HepG2 treated-eurycomanone inhibited the expression levels of Bcl-2. On the contrary from untreated cells, at 24 hours of exposure with eurycomanone, Bcl-2 levels dramatically decreased to 14.9% and again, at 48 hours, the levels decreased to 6.9% and only 1.8% after 72 hours of treatment. The accumulation of Bax proteins were significantly occurred (figure 10b). The percentage of 79.1% of Bax proteins were calculated at 24 hours of incubation with eurycomanone. The expression levels of Bax increases in a time dependent. At 48 hours, the Bax proteins increased to 88.5% and further increased to 92.3%. These results also supported by the previous studied which shows that eurycomanone suppressed the levels of Bcl-2 proteins and increased the expression levels of Bax in Hela cells (Nurkhasanah et al. 2008).

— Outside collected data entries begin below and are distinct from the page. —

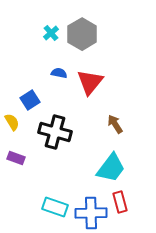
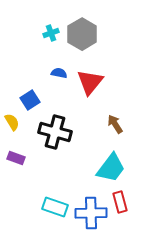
cyan cross: rotated 21 degrees clockwise
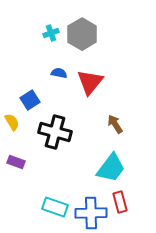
purple rectangle: moved 4 px down
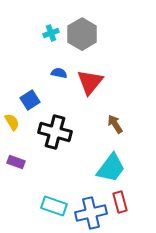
cyan rectangle: moved 1 px left, 1 px up
blue cross: rotated 12 degrees counterclockwise
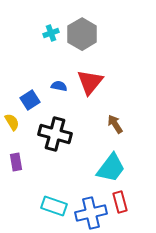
blue semicircle: moved 13 px down
black cross: moved 2 px down
purple rectangle: rotated 60 degrees clockwise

As for in HepG2 treated-vinblastine sulfate, Bcl-2 levels also inhibit in a time dependent manner. From 27.3% at 24 hours, the expression levels of Bcl-2 decreased to 23.7% and greatly reduced to 4.1% at 74 hours. The levels of Bax proteins also dramatically increased. The expression levels of 55.8% and 89.1% were detected at 24 and 48 hours, respectively. The expression levels showed a maximal value at 72 hours with percentage level of 95.6% (figure 10c).

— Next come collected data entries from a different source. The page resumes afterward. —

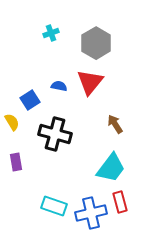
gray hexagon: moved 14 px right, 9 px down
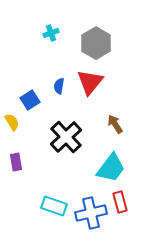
blue semicircle: rotated 91 degrees counterclockwise
black cross: moved 11 px right, 3 px down; rotated 32 degrees clockwise
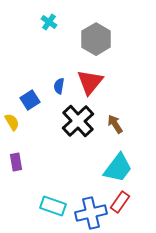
cyan cross: moved 2 px left, 11 px up; rotated 35 degrees counterclockwise
gray hexagon: moved 4 px up
black cross: moved 12 px right, 16 px up
cyan trapezoid: moved 7 px right
red rectangle: rotated 50 degrees clockwise
cyan rectangle: moved 1 px left
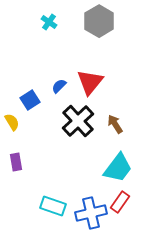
gray hexagon: moved 3 px right, 18 px up
blue semicircle: rotated 35 degrees clockwise
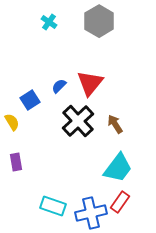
red triangle: moved 1 px down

p53 protein was detected to increase from 24 to 72 hours of exposure, thus recommended that eurycomanone induces apoptosis dependent p53 pathway. As shown in figure 9c, eurycomanone triggered strong p53 protein expression in HepG2 cells with 78.5% of p53 proteins levels were expressed at 24 hours of exposure and at 48 hours, the expression level increase to 84.9% and 95.3% at 72 hours. Along with decreasing of p53 levels, cytochrome C also increased in a time dependent manner (figure 9d). The percentage of 74.4% was determined at 24 hours of treatment and 86.1% at 48 hours. At 72 hours, the level of cytochrome C proteins showed a maximal value of 95.5%.

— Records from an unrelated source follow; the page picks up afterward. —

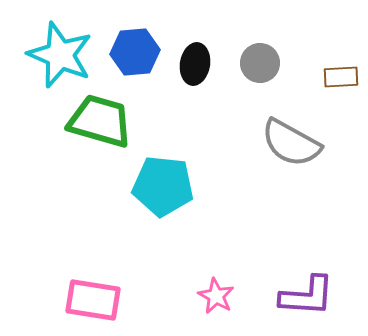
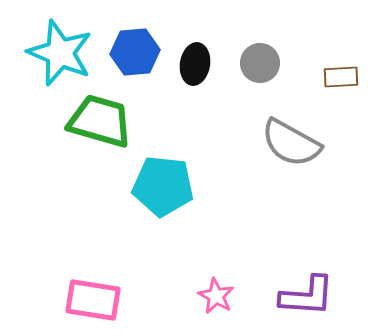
cyan star: moved 2 px up
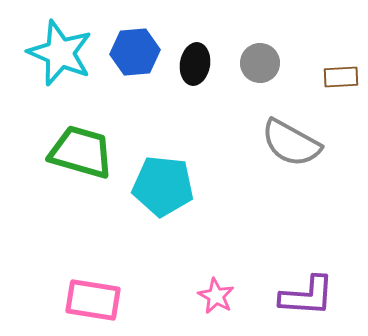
green trapezoid: moved 19 px left, 31 px down
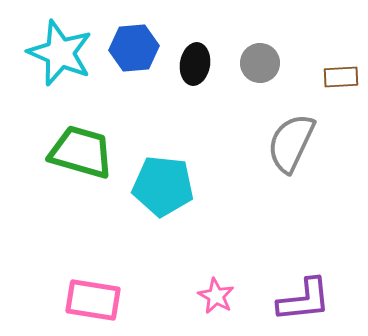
blue hexagon: moved 1 px left, 4 px up
gray semicircle: rotated 86 degrees clockwise
purple L-shape: moved 3 px left, 4 px down; rotated 10 degrees counterclockwise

Furthermore, a different pattern of HepG2-treated vinblastine sulfate was observed in the level of p53 proteins and cytochrome C. As we can see from the figure 10c, there were no significant increased in a level of p53 in HepG2 cells treated-vinblastine sulfate for all treatment durations. These results show that, vinblastine sulfate enhances apoptosis in HepG2 cells via a p53-mediated pathway. However, the expression levels of cytochrome C were increased from 76.6% at 24 hours to 85.6% and 92.8% at 48 and 72 hours, respectively.